### Exercise aim
Rewrite the records below with "photo" changed to "image" and everything else kept the same. Leave the pictures out of your answer.
>> Begin Supplied entries
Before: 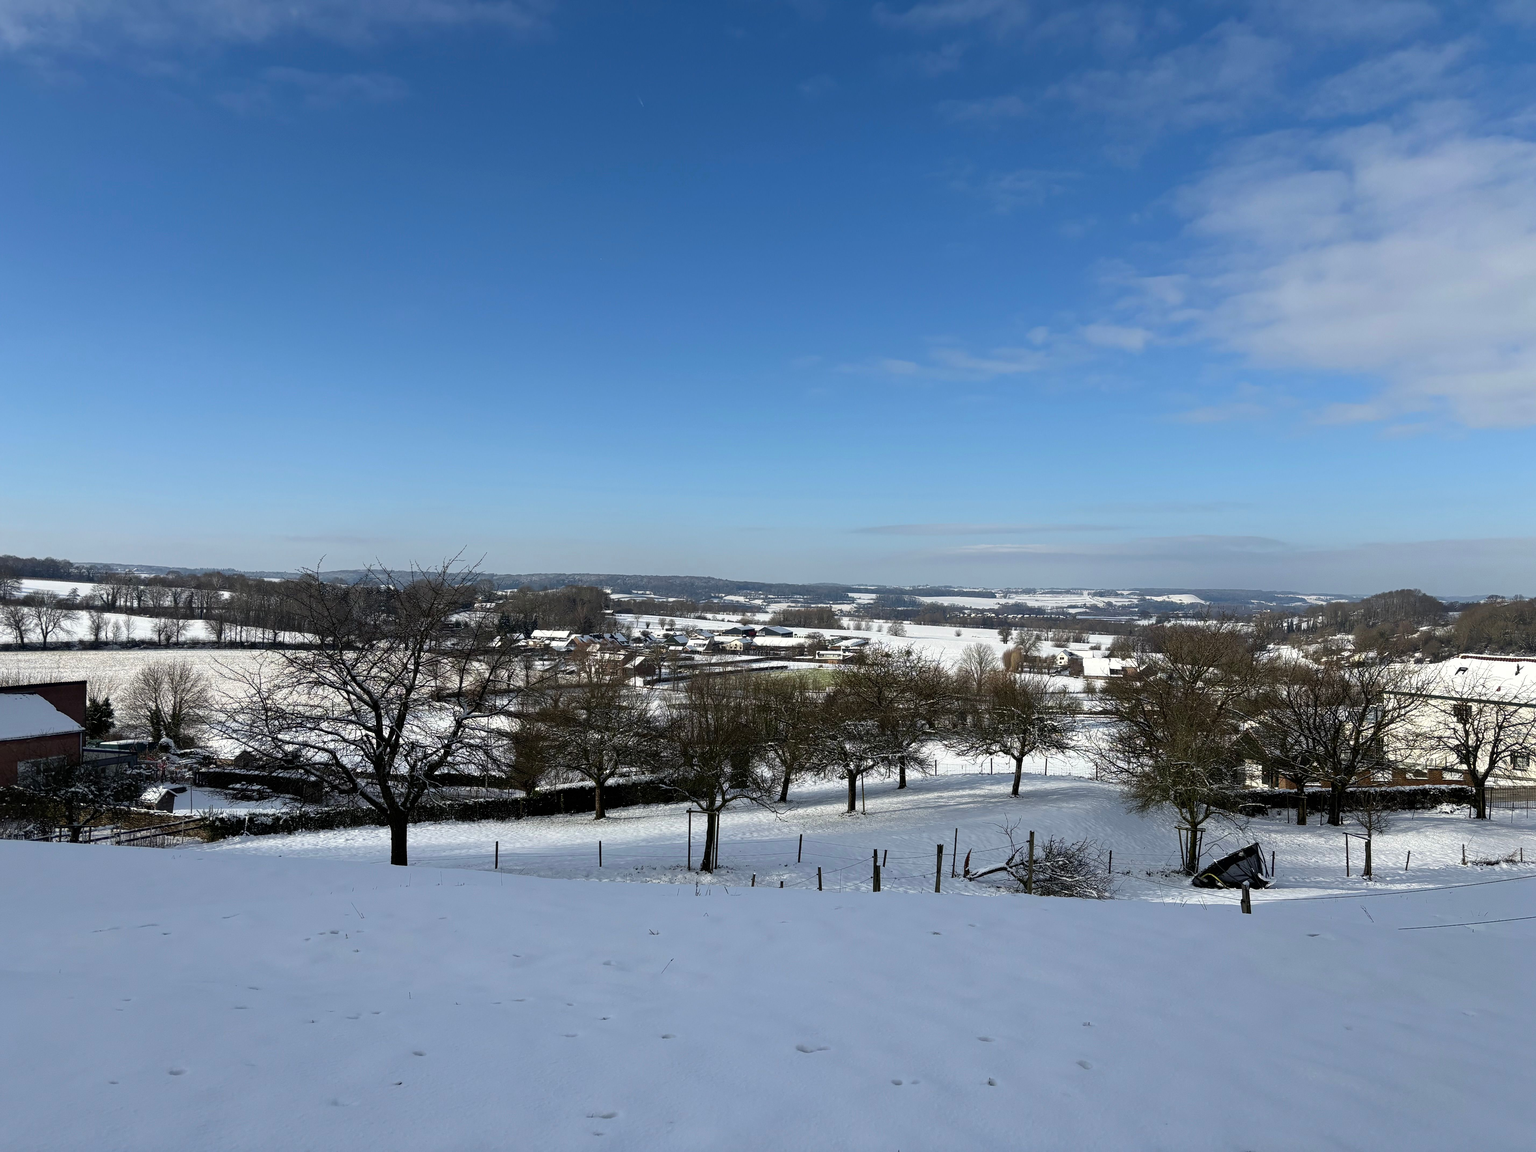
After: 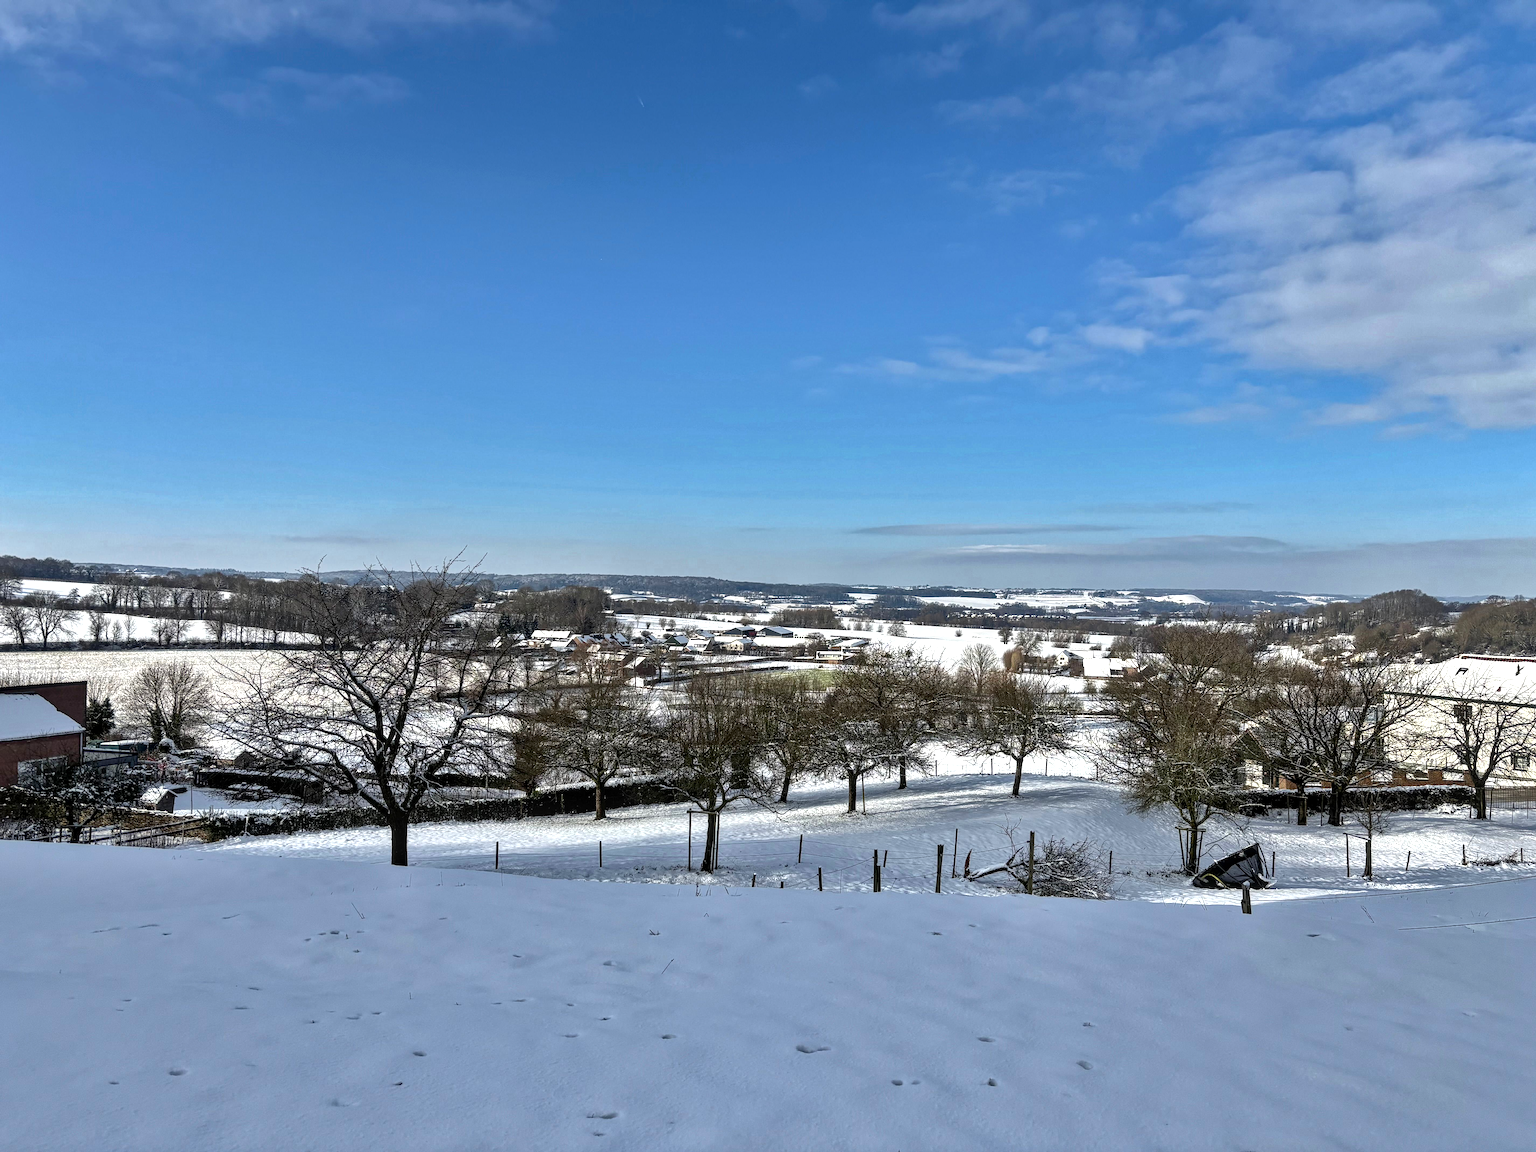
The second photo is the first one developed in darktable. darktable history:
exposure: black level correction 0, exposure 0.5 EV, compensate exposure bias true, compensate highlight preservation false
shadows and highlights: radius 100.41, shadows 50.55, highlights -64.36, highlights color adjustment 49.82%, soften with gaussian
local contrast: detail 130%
>> End Supplied entries
### Final result
Before: 
After: 
The second image is the first one developed in darktable. darktable history:
exposure: black level correction 0, exposure 0.5 EV, compensate exposure bias true, compensate highlight preservation false
shadows and highlights: radius 100.41, shadows 50.55, highlights -64.36, highlights color adjustment 49.82%, soften with gaussian
local contrast: detail 130%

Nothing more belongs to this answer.